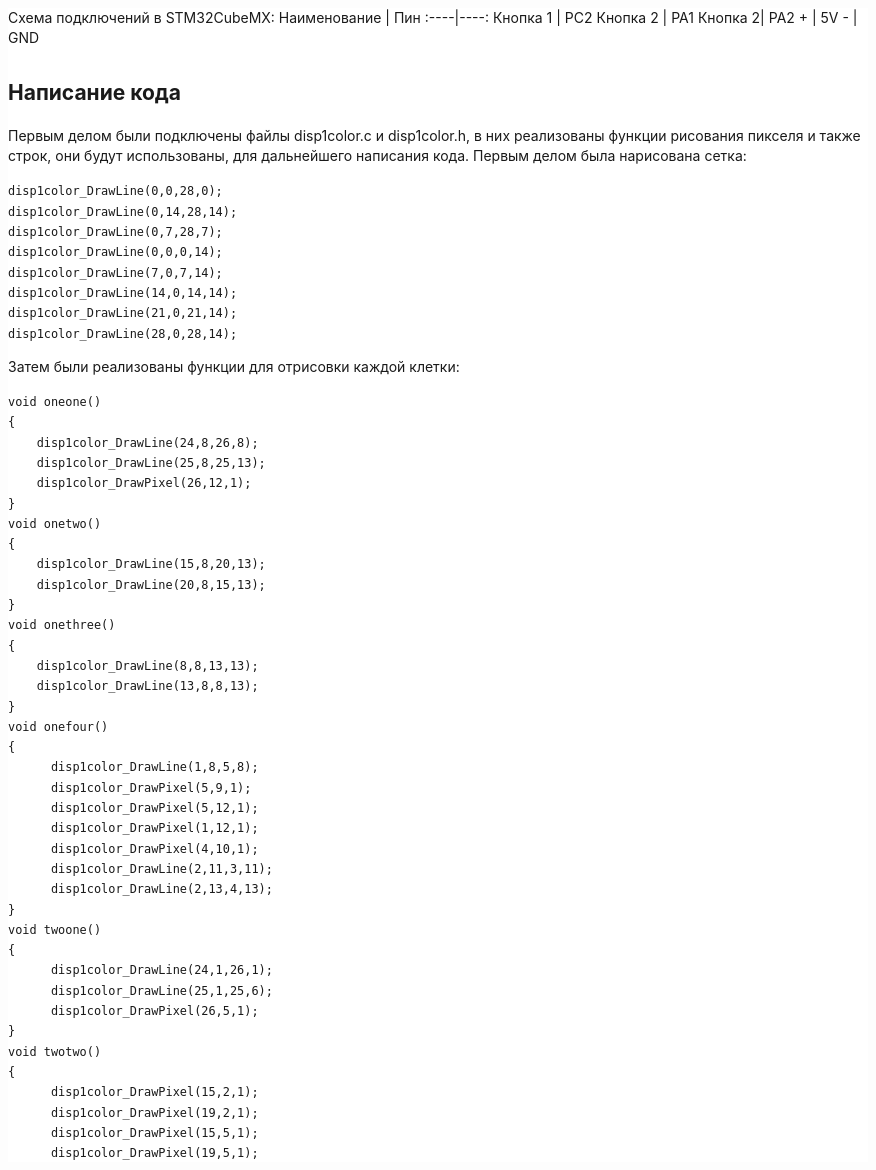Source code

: Схема подключений в STM32CubeMX:
Наименование | Пин
:----|----:
Кнопка 1 | PC2
Кнопка 2 | PA1
Кнопка 2| PA2
\+ | 5V
\- | GND

## Написание кода
Первым делом были подключены файлы disp1color.c и disp1color.h, в них реализованы функции рисования пикселя и также строк, они будут использованы, для дальнейшего написания кода. Первым делом была нарисована сетка:
```
disp1color_DrawLine(0,0,28,0);
disp1color_DrawLine(0,14,28,14);
disp1color_DrawLine(0,7,28,7);
disp1color_DrawLine(0,0,0,14);
disp1color_DrawLine(7,0,7,14);
disp1color_DrawLine(14,0,14,14);
disp1color_DrawLine(21,0,21,14);
disp1color_DrawLine(28,0,28,14);
```
Затем были реализованы функции для отрисовки каждой клетки:

```
void oneone()
{
	disp1color_DrawLine(24,8,26,8);
	disp1color_DrawLine(25,8,25,13);
	disp1color_DrawPixel(26,12,1);
}
void onetwo()
{
	disp1color_DrawLine(15,8,20,13);
	disp1color_DrawLine(20,8,15,13);
}
void onethree()
{
	disp1color_DrawLine(8,8,13,13);
	disp1color_DrawLine(13,8,8,13);
}
void onefour()
{
	  disp1color_DrawLine(1,8,5,8);
	  disp1color_DrawPixel(5,9,1);
	  disp1color_DrawPixel(5,12,1);
	  disp1color_DrawPixel(1,12,1);
	  disp1color_DrawPixel(4,10,1);
	  disp1color_DrawLine(2,11,3,11);
	  disp1color_DrawLine(2,13,4,13);
}
void twoone()
{
	  disp1color_DrawLine(24,1,26,1);
	  disp1color_DrawLine(25,1,25,6);
	  disp1color_DrawPixel(26,5,1);
}
void twotwo()
{
	  disp1color_DrawPixel(15,2,1);
	  disp1color_DrawPixel(19,2,1);
	  disp1color_DrawPixel(15,5,1);
	  disp1color_DrawPixel(19,5,1);
```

Problem details: Among the entries above, which lines include "реализованы"? List them all.

Answer section:
Первым делом были подключены файлы disp1color.c и disp1color.h, в них реализованы функции рисования пикселя и также строк, они будут использованы, для дальнейшего написания кода. Первым делом была нарисована сетка:
Затем были реализованы функции для отрисовки каждой клетки:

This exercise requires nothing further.